Introduction to the

Random forest refers to a classifier that uses multiple trees to train and predict samples. It is composed of multiple CART(Classification And Regression Tree). For each tree, the training set used is sampled from the total training set, which means that some samples in the total training set may appear multiple times in a tree’s training set or may not appear at all in a tree’s training set. When training the nodes of each tree, the features used are randomly extracted from all the features in a certain proportion. Assuming that the total number of features is M, the ratio can be (√ M),1 2 (√ M), 2 (√ M).

The training process

The training process of random forest can be summarized as follows:

(1) Given training set S, test set T, and feature dimension F. Determine parameters: the number of CART used t, the depth of each tree D, the number of features used by each node F, termination conditions: the minimum number of samples on the node S, the minimum information gain on the node M

For the 1-t tree, I =1-t:

(2) The training set S(I) with the same size as S is extracted from S and used as the sample of the root node to start training from the root node

(3) If the termination condition is met on the current node, the current node is set as the leaf node. If it is a classification problem, the prediction output of the leaf node is the category C (j) with the largest number in the sample set of the current node, and the probability P is the proportion of C (j) in the current sample set; If it is a regression problem, the forecast output is the average value of each sample in the current node sample set. Then continue to train the other nodes. If the current node does not meet the termination condition, the f-dimension features are randomly selected from the f-dimension features that are not put back. Using the F-dimensional feature, the one-dimensional feature k with the best classification effect and its threshold th are found. The samples with k-dimensional feature less than TH on the current node are divided into the left node, and the rest into the right node. Continue training the other nodes. The criteria for classification effectiveness will be discussed later.
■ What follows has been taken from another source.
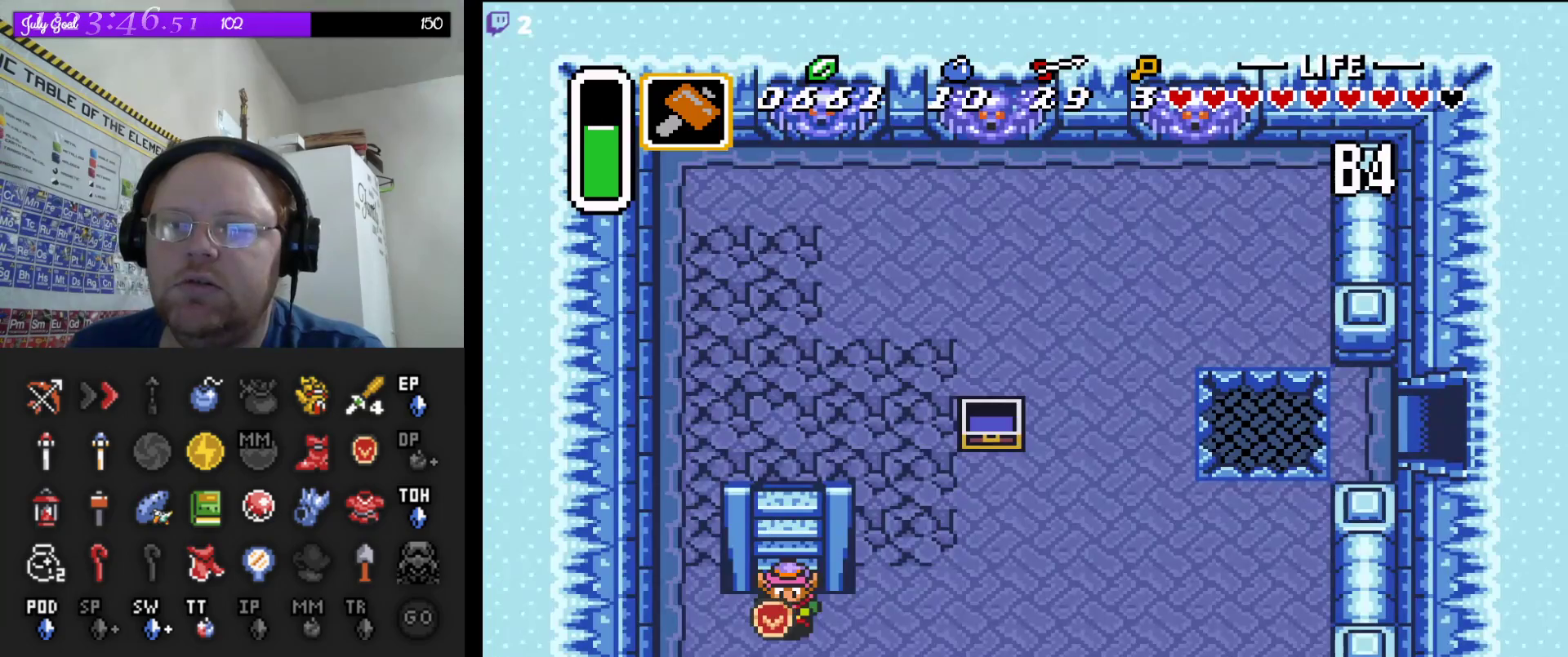
{"buttons": ["DPAD_RIGHT"], "events": [[383, "DPAD_DOWN", "down"], [483, "DPAD_DOWN", "up"]]}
(4) Repeat (2) and (3) until all nodes have been trained or marked as leaf nodes.

(5) Repeat (2),(3),(4) until all CART has been trained.

Forecasting process

The prediction process is as follows:

For the 1-t tree, I =1-t:

(1) Starting from the root node of the current tree, judge whether to enter the left node (

=th) according to the threshold value of the current node th, until it reaches a leaf node, and output the predicted value.

)>

(2) Repeat (1) until all t trees output the predicted value. If it is a classification problem, the output is the class with the largest sum of predicted probabilities in all trees, that is, p of each C (j) is accumulated. If it is a regression problem, the output is the average of the output of all trees.

The evaluation standard of classification effect is different from C3.0 and C4.5, because it is CART and therefore CART evaluation standard is used.

For classification problems (classifying a sample into a certain category), namely discrete variable problems, CART uses Gini values as a criterion. Is defined asGini(p)=1Kk=1p2k.pkIs the proportion of type K samples in the data set on the current node.

For example: divided into 2 categories, there are 100 samples on the current node, 70 samples belonging to the first category and 30 samples belonging to the second category, thenGini=10.7x070.3x03=0.42, it can be seen that the more average the category distribution is, the larger the Gini value is; the more uneven the class distribution is, the smaller the Gini value is. When searching for the best classification features and thresholds, the evaluation criteria are as follows:()argmax(GiniGiniLeftGiniRight)In other words, find the best feature f and threshold th to maximize the Gini value of the current node minus the Gini value of the left child node and the Gini value of the right child node.

For regression problems, argmax(Var−VarLeft−VarRight) is directly used as the evaluation standard, that is, the variance of the current node training set Var minus minus the variance VarLeft of the left child node and the variance VarRight of the right child node have the maximum value.

advantages

  • Performs well on data sets
  • In many current data sets, it has great advantages over other algorithms
  • It can process data with high dimensions (many features) without feature selection
  • After the training, it can give which features are important
  • When creating a random forest, an unbiased estimation of generlization error is used
  • Train fast
  • In the training process, the interaction between features can be detected
  • Easy to parallelize
  • It’s easy to implement

Code implementation

A simple example of using the random forest algorithm in Sklearn:

#Import Library
from sklearn.ensemble import RandomForestClassifier
#Assumed you have, X (predictor) and Y (target) for training data set and x_test(predictor) of test_dataset

# Create Random Forest object
model= RandomForestClassifier()

# Train the model using the training sets and check score
model.fit(X, y)

#Predict Output
predicted= model.predict(x_test)Copy the code

In addition, random forest algorithm is also implemented in OpenCV. See the RandomForest RandomForest summary for examples.